Beginning with infrastructure projects aimed at rebuilding post-World War II Europe, the bank later shifted its emphasis to health and education, which remain its top priorities to this day. From there, agriculture and finance projects were added .

"If I had to talk about every single project, region, and department of the world bank, we'd be here for a couple of months because we have over 10,000 employees working in over 30 different development areas...around the world," said Silvero.

This vast economic network works together to fund projects that provide relief to those hit hardest by worldwide poverty. For example, a World Bank program that originated in Brazil has now spread throughout Latin America wherein a simple 60 dollar subsidy paid to mothers allow families to vaccinate their children and put them through school.

The bank's work has not always been hailed as a generous humanitarian effort, however. Silvero described how, prior to departmental purges in the 1990s that left a number of crooked employees jobless, the World Bank was plagued by a culture of corruption.

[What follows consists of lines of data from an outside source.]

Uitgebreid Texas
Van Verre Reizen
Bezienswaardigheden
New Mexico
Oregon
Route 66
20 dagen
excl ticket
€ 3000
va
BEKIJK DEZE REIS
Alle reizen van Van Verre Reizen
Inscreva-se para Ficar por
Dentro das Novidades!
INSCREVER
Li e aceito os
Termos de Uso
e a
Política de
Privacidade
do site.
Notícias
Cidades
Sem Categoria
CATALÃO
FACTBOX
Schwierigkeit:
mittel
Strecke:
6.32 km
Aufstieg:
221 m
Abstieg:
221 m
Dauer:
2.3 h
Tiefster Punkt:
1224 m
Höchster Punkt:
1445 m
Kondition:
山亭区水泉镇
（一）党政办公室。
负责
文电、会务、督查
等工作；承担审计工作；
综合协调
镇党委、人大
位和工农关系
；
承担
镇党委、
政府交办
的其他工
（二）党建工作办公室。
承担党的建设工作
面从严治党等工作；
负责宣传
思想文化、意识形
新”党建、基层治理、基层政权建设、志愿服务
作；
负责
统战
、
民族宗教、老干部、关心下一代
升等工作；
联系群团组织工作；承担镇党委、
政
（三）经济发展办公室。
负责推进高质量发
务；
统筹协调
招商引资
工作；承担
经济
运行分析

"A lot of money was being misplaced or mismanaged at one point and we couldn't do much about it," she said. "We couldn't even write the word 'corruption' in our documents because it was considered a political issue, which were off-limits."

Silvero maintains that the bank has since then changed for the better, establishing networks of health centers, supply lines, and schools to lift low-income countries out of poverty into prosperity. After having interviewed over 65,000 poor people from around the world, the bank has identified the problems and is working on the solutions.

"Poverty is more than just a money problem," Silvero said. "It is lack of food, health, home, education and jobs. The poor have no future and no security, and there is no voice for them."

That's where the World Bank comes in. With such an admirable mission and expansive base of support, it is no surprise that when Silvero surveyed the audience to see who would like to pursue a career at the World Bank, nearly every hand in the room went up.